Germania: “mantenere le promesse”

“Mantenete le vostre promesse”: con questo slogan, l’opera assistenziale cattolica Misereor seguirà l’incontro del G8 che si terrà a Heiligendamm tra il 6 e l’8 giugno. Intervistato dall’agenzia di stampa cattolica tedesca Kna, mons. Werner Thissen, arcivescovo di Amburgo e responsabile di Misereor per i vescovi tedeschi, ha evidenziato i problemi più urgenti della politica per lo sviluppo, le aspettative sull’incontro e i programmi della Chiesa in vista del summit. “Mi aspetto che i politici si assumano le proprie responsabilità”, ha affermato. “La crescita economica deve servire allo sviluppo umano. Concretamente, ciò comporta la realizzazione dell’autoregolamentazione per il finanziamento allo sviluppo, la prosecuzione della remissione del debito dei Paesi poveri e la lotta decisa alla corruzione”. Per quanto concerne la situazione del continente africano, Thissen ha segnalato la necessità di un lavoro comune da parte dell’Africa e della comunità internazionale per combattere la povertà e ha avvertito: “se va avanti così, la regione al sud del Sahara non riuscirà a raggiungere neanche uno degli obiettivi del millennio definiti dall’Onu”. “Gli Stati del G8 devono agire, perché il tempo stringe”, ha aggiunto. Thissen ha sottolineato l’importanza riconosciuta alla Chiesa nelle questioni relative alla politica dello sviluppo e ha dichiarato: “La politica e la Chiesa possono agire insieme, ognuno in base alle proprie responsabilità”. Queste le iniziative proposte dalle Chiese tedesche in occasione del G8: “Innanzitutto invitiamo le persone alla preghiera. Nel corso di una funzione ecumenica verranno accese 30.000 candele, quale simbolo non ignorabile dei 30.000 bambini che muoiono ogni giorno per fame e malattia.
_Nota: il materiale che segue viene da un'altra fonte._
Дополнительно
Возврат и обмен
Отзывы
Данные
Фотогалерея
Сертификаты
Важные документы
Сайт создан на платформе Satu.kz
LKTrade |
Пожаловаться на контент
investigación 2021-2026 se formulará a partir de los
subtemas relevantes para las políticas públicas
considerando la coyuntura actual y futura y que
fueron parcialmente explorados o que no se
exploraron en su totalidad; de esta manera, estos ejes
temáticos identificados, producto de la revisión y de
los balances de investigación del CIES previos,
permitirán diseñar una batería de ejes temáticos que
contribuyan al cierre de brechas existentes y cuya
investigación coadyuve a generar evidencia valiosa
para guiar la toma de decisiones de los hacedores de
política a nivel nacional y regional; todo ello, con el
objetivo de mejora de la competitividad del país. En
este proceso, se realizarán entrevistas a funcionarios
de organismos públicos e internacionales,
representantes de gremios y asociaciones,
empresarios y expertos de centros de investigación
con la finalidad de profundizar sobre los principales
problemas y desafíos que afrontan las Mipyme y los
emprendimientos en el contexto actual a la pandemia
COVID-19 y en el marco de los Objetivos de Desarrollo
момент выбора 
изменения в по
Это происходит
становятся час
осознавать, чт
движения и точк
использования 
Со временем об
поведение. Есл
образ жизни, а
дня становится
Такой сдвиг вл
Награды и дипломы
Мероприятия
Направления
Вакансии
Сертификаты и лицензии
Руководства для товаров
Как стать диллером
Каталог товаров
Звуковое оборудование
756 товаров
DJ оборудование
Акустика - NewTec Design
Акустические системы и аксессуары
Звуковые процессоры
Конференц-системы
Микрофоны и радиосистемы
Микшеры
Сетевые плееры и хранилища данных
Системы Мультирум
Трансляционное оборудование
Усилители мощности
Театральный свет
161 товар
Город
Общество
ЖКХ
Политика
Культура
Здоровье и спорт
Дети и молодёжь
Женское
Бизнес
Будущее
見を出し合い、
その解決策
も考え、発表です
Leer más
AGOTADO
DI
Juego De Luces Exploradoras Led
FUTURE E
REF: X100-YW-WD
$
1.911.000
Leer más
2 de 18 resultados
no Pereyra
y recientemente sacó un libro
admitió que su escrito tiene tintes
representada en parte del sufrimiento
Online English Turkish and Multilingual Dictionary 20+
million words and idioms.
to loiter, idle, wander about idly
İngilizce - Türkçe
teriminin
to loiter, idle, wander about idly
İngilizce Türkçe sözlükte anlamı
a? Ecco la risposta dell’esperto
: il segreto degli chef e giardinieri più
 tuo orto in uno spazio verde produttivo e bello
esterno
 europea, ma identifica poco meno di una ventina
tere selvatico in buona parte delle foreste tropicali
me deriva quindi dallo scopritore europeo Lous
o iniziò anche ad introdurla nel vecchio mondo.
Esistono anche numerosi forum ai quali partecipano le Chiese”. Thissen ha menzionato il vertice alternativo di Rostock quale “forum della società civile” in cui vengono formulate “aspettative, richieste e critiche”. L’arcivescovo ha infine espresso preoccupazione per gli scontri tra forze di sicurezza e no-global, già verificatisi prima del vertice: “Il concetto di no-global comprende gruppi molto diversificati. Non comprendo chi è contrario in generale alla globalizzazione. Considero la globalizzazione un’opportunità e una necessità. Mi auguro vivamente che il G8 di Heiligendamm si svolga pacificamente”.